(Stored data entries)
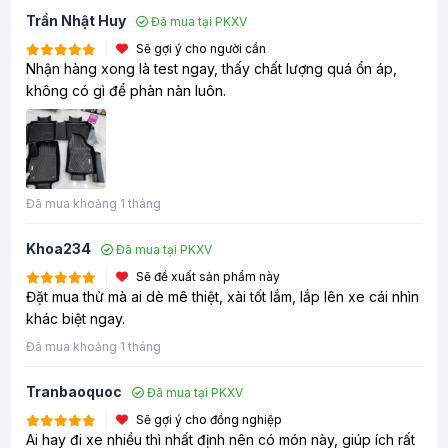
Trần Nhật Huy
Đã mua tại PKXV
Sẽ gợi ý cho người cần
Nhận hàng xong là test ngay, thấy chất lượng quá ổn áp,
không có gì để phàn nàn luôn.
Đã mua khoảng 1 tháng
Khoa234
Đã mua tại PKXV
Sẽ đề xuất sản phẩm này
Đặt mua thử mà ai dè mê thiệt, xài tốt lắm, lắp lên xe cái nhìn
khác biệt ngay.
Đã mua khoảng 1 tháng
Tranbaoquoc
Đã mua tại PKXV
Sẽ gợi ý cho đồng nghiệp
Ai hay đi xe nhiều thì nhất định nên có món này, giúp ích rất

_WHAT IS REQUIRED_
Would you reproduce the lines above exactly, without carrying over the pictures?

_ANSWER TO THIS EXERCISE_
Trần Nhật Huy
Đã mua tại PKXV
Sẽ gợi ý cho người cần
Nhận hàng xong là test ngay, thấy chất lượng quá ổn áp,
không có gì để phàn nàn luôn.
Đã mua khoảng 1 tháng
Khoa234
Đã mua tại PKXV
Sẽ đề xuất sản phẩm này
Đặt mua thử mà ai dè mê thiệt, xài tốt lắm, lắp lên xe cái nhìn
khác biệt ngay.
Đã mua khoảng 1 tháng
Tranbaoquoc
Đã mua tại PKXV
Sẽ gợi ý cho đồng nghiệp
Ai hay đi xe nhiều thì nhất định nên có món này, giúp ích rất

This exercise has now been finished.